◆ Passage provided

-=-=-

Nightingale

for soprano, descant recorder, oboe, violin, cello and harpsichord

 

Composition Date: 2009

Duration: 4'

 

Text: Hafez trans. Jila Peacock

Information:

 

This version of Nightingale was commissioned by Lake District Summer Music.

 

 

Programme Note:

 

NIGHTINGALE

version for soprano, descant recorder, oboe, violin, cello and harpsichord (2009)

 

from ‘Four Songs from Hafez’ for tenor and piano 2007

texts: Divan-e-Hafez, translated by Jila Peacock

 

 

 

The four songs, of which Nightingale is the first, are settings of the 14th century Persian Sufi poet, each using a bird or animal to describe separation from, and longing for, the Beloved.

 

I chose these texts after seeing Jila Peacock’s extraordinary book, Ten Poems from Hafez,  in which the whole Persian text of each poem has been designed in the shape of the animal mentioned by Hafez in the text, and set alongside a new English translation by the artist.

 

Several more pieces arose from these texts, including an oratorio, The Lion and the Deer, and a concertante work for viola, harp and string quartet with amateur string orchestra, entitled Rhapsody on Themes from Hafez.

 

In this new version, Nightingale is set against an ostinato accompaniment on the harpsichord, with the recorder creating the bird’s song. The other instruments interject with lyrical phrases and echoes of the accompaniment.

-=-=-

◆ Provided records
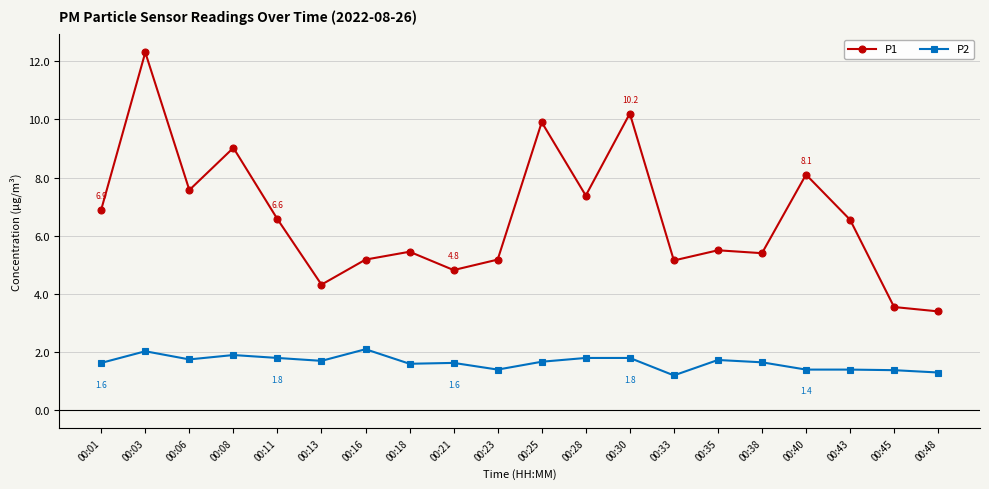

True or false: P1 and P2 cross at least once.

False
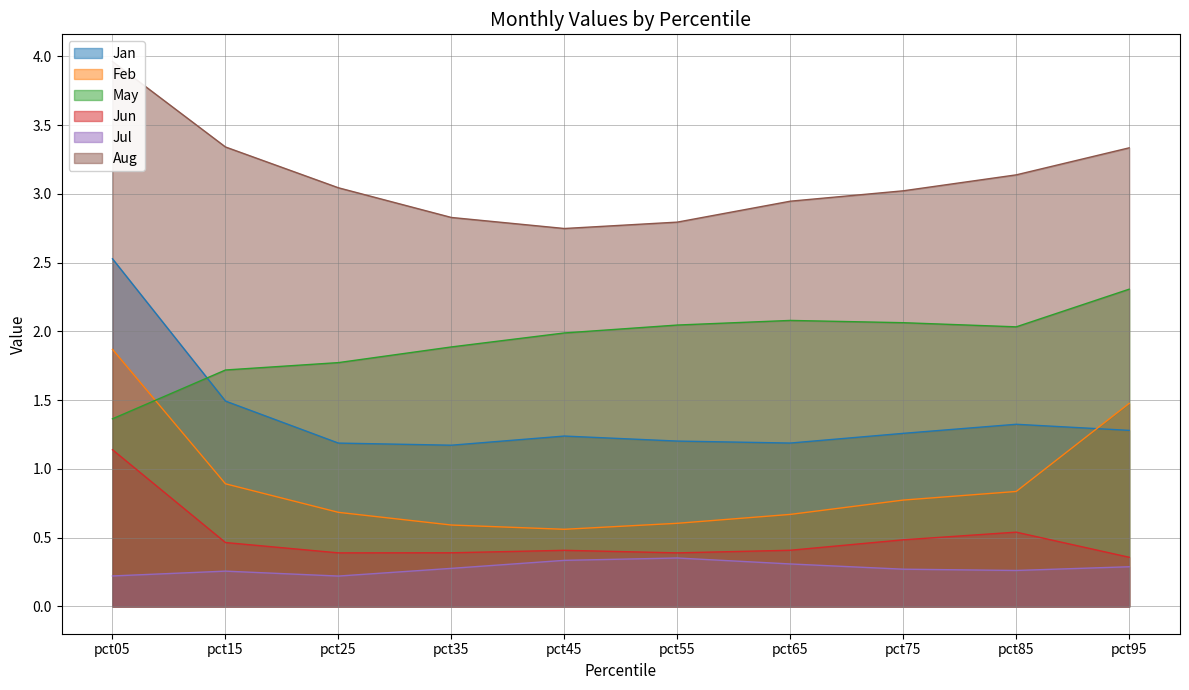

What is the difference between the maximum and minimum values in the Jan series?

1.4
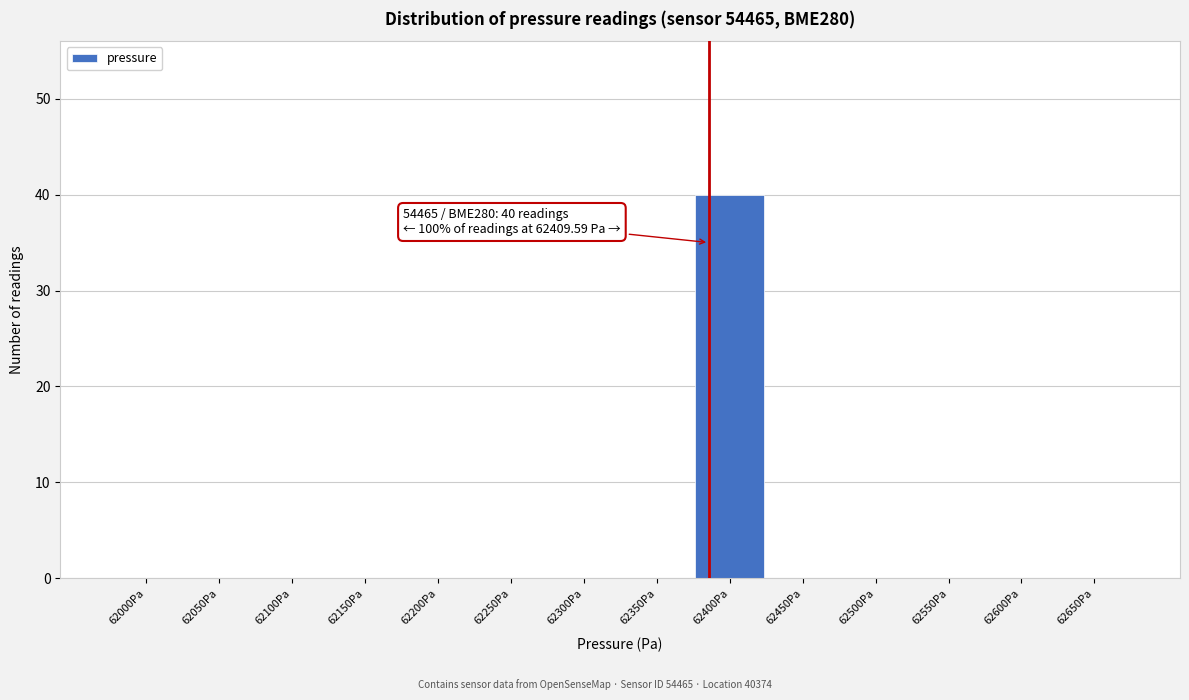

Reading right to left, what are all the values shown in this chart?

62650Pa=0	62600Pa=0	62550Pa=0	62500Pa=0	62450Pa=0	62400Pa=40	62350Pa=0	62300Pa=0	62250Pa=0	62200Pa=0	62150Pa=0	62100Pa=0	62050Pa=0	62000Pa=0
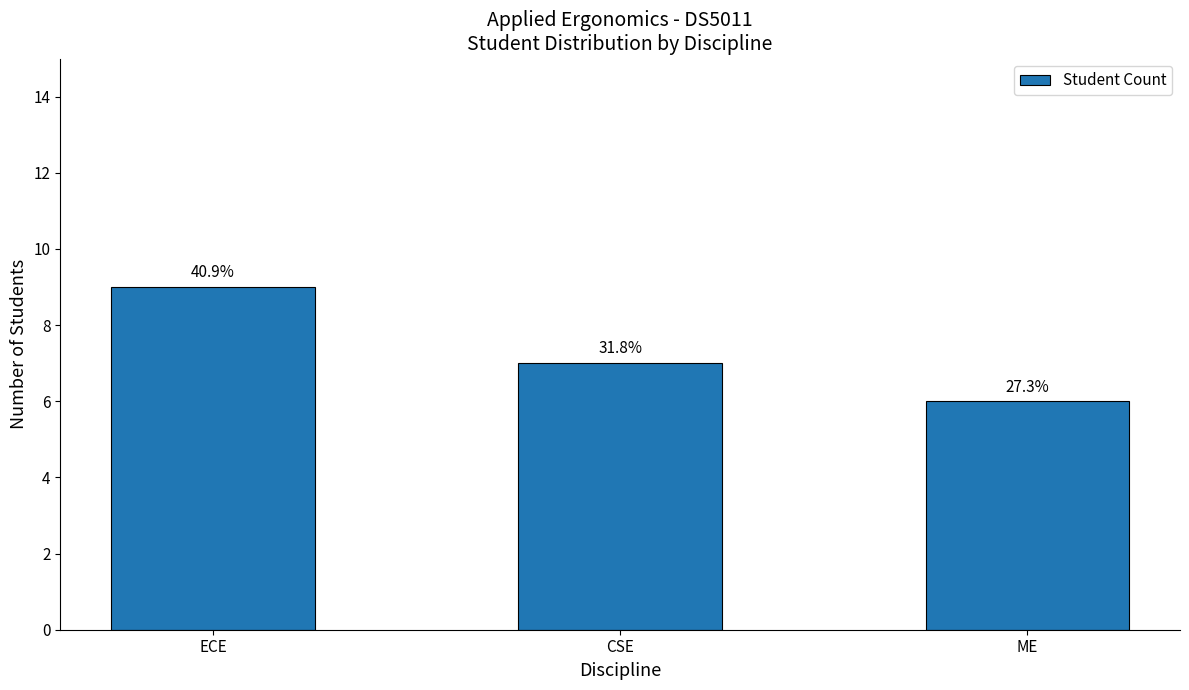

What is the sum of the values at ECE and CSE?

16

-=-=-

◆ Apply what you read
1. Rewrite the paragraph in the note on Nightingale that begins with "I chose these texts" more briefly, and keep its main facts.
2. Reproduce word for word the part of the note on Nightingale starting at "from ‘Four Songs" and ending at "for, the Beloved.".

◆ Answers to each task
1. I chose these texts after seeing Jila Peacock's book Ten Poems from Hafez. In it, the full Persian text of each poem is shaped like the animal Hafez mentions, and it appears beside her new English translation.

2.
from ‘Four Songs from Hafez’ for tenor and piano 2007

texts: Divan-e-Hafez, translated by Jila Peacock

 

 

 

The four songs, of which Nightingale is the first, are settings of the 14th century Persian Sufi poet, each using a bird or animal to describe separation from, and longing for, the Beloved.